IPFS News Link • Military
Gates says no hasty U.S. troop cut in Afghanistan
• RawStory.comGates, speaking ahead of the start of President Barack Obama's planned troop cuts in Afghanistan next month, said a "rush to the exits" would jeopardize military progress in Afghanistan.
"We are making substantial military progress on the ground...these gains could be threatened if we do not proceed with the transition to Afghan security lead in a deliberate, organised, and coordinated manner," he told a news conference after a meeting of NATO defense ministers in Brussels.
"Even as the United States begins to draw down next month, I assured my fellow ministers that there will be no rush to the exits on our part, and we expect the same from our allies."
NATO Secretary-General Anders Fogh Rasmussen told a news briefing the NATO ministers all pledged no such rush to leave at the Brussels meeting and that he was confident Washington would base its plans on security conditions in the country.
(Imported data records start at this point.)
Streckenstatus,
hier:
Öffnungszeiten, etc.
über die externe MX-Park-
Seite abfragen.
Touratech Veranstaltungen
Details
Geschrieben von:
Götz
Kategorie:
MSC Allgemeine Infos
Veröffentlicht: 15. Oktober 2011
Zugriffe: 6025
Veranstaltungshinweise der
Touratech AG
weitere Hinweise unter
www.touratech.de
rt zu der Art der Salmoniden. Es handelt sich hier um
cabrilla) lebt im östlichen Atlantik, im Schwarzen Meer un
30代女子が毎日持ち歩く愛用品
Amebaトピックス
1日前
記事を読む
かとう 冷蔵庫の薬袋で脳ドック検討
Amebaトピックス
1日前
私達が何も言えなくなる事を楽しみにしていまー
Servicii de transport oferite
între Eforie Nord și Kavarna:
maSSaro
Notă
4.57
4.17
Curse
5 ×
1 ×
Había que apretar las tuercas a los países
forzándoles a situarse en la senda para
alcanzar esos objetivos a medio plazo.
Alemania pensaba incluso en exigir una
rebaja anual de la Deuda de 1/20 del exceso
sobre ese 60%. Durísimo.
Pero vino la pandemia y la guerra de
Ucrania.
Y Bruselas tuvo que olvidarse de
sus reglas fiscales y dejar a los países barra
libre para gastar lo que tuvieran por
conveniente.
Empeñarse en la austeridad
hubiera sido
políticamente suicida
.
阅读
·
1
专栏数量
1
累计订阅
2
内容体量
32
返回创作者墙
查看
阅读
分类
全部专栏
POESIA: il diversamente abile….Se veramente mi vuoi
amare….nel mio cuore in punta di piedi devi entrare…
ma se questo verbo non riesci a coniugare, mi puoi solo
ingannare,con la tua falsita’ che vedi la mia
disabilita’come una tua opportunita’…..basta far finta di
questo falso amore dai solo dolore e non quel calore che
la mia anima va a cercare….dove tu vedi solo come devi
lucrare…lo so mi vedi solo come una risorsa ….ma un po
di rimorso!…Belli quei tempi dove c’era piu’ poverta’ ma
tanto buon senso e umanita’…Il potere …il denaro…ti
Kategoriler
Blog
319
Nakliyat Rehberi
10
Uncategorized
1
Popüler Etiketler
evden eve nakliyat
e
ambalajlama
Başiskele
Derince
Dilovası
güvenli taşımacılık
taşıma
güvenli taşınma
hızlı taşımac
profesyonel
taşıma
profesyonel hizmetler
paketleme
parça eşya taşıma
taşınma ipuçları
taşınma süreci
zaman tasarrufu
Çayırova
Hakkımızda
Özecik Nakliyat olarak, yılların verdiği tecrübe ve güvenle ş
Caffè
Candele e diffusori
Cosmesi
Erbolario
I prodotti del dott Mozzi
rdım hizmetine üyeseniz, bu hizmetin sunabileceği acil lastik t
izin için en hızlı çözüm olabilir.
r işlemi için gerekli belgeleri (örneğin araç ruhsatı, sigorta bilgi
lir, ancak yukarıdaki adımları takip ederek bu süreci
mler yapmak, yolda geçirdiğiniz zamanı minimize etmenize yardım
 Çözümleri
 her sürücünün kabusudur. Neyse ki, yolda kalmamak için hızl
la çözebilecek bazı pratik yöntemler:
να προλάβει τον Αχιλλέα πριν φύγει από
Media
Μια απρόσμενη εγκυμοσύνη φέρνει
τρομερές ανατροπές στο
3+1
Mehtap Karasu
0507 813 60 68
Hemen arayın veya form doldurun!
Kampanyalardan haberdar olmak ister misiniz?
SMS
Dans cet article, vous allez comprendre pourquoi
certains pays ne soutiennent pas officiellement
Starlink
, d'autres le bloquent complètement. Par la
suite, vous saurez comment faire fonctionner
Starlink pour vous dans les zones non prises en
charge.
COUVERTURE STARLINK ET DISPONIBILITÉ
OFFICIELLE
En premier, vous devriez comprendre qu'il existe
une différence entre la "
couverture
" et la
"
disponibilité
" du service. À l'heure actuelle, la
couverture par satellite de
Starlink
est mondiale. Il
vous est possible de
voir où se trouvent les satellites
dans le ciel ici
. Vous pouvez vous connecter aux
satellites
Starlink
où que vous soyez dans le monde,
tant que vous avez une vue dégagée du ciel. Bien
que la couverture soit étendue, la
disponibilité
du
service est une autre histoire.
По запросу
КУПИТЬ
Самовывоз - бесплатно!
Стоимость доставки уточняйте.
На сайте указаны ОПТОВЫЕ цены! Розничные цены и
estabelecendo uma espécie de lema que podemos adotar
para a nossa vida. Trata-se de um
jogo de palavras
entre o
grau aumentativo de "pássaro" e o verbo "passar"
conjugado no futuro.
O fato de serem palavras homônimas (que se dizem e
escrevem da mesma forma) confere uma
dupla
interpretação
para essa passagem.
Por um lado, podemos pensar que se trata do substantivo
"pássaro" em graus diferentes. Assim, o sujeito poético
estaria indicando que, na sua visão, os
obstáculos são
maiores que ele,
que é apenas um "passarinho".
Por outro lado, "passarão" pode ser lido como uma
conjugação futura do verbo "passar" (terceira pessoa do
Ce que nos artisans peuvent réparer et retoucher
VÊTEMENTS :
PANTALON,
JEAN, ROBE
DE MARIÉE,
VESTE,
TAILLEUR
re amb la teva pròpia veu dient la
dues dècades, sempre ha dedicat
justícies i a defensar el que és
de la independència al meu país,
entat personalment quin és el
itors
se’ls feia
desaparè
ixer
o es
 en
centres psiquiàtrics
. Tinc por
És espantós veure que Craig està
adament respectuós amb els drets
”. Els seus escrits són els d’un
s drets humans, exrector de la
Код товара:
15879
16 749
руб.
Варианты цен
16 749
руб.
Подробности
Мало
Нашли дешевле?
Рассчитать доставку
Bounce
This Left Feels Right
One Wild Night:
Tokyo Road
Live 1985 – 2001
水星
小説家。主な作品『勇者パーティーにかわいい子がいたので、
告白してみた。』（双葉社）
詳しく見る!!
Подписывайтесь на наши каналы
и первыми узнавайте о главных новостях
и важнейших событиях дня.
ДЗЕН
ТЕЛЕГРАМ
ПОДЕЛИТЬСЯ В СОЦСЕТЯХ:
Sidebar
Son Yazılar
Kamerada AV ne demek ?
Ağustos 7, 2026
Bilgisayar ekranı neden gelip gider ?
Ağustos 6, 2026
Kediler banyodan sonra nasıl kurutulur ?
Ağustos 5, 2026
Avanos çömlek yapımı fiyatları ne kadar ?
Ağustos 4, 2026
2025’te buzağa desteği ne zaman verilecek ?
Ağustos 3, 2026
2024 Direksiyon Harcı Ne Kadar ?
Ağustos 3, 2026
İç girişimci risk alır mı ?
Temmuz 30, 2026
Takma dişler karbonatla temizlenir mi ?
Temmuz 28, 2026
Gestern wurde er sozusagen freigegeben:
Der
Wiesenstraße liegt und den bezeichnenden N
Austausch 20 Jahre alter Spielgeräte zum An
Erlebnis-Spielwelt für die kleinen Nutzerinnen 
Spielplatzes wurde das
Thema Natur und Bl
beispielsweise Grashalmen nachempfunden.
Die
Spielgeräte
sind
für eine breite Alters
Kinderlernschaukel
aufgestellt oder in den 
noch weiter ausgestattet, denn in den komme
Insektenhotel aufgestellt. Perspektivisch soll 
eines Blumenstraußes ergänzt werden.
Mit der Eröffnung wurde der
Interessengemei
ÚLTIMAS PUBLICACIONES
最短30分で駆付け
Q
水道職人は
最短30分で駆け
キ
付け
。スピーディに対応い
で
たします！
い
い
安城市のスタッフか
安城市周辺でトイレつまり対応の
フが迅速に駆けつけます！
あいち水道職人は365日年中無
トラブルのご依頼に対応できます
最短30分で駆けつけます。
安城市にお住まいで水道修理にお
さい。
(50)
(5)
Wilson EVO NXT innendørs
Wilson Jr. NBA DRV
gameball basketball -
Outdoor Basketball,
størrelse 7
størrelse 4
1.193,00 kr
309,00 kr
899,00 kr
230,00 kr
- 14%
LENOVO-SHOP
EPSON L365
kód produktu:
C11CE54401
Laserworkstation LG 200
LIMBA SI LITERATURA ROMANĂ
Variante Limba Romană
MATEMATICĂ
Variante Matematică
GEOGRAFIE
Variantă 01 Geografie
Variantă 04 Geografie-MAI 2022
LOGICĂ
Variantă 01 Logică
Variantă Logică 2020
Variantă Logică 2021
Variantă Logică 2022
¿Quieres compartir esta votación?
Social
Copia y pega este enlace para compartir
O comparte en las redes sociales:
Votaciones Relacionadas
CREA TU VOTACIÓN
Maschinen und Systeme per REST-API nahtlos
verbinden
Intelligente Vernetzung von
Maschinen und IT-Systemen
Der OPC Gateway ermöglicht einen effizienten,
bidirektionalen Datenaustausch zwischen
Obama is expected to announce he will bring a sizable number of the 100,000 U.S. troops in Afghanistan home starting in July and U.S. lawmakers have been piling pressure on him to accelerate the end to a long, costly war.
Washington's NATO allies are also keen to get their troops home, but some expressed concern in Brussels about the impact on the 10-year-old Afghan mission of too deep a cut in U.S. troop numbers.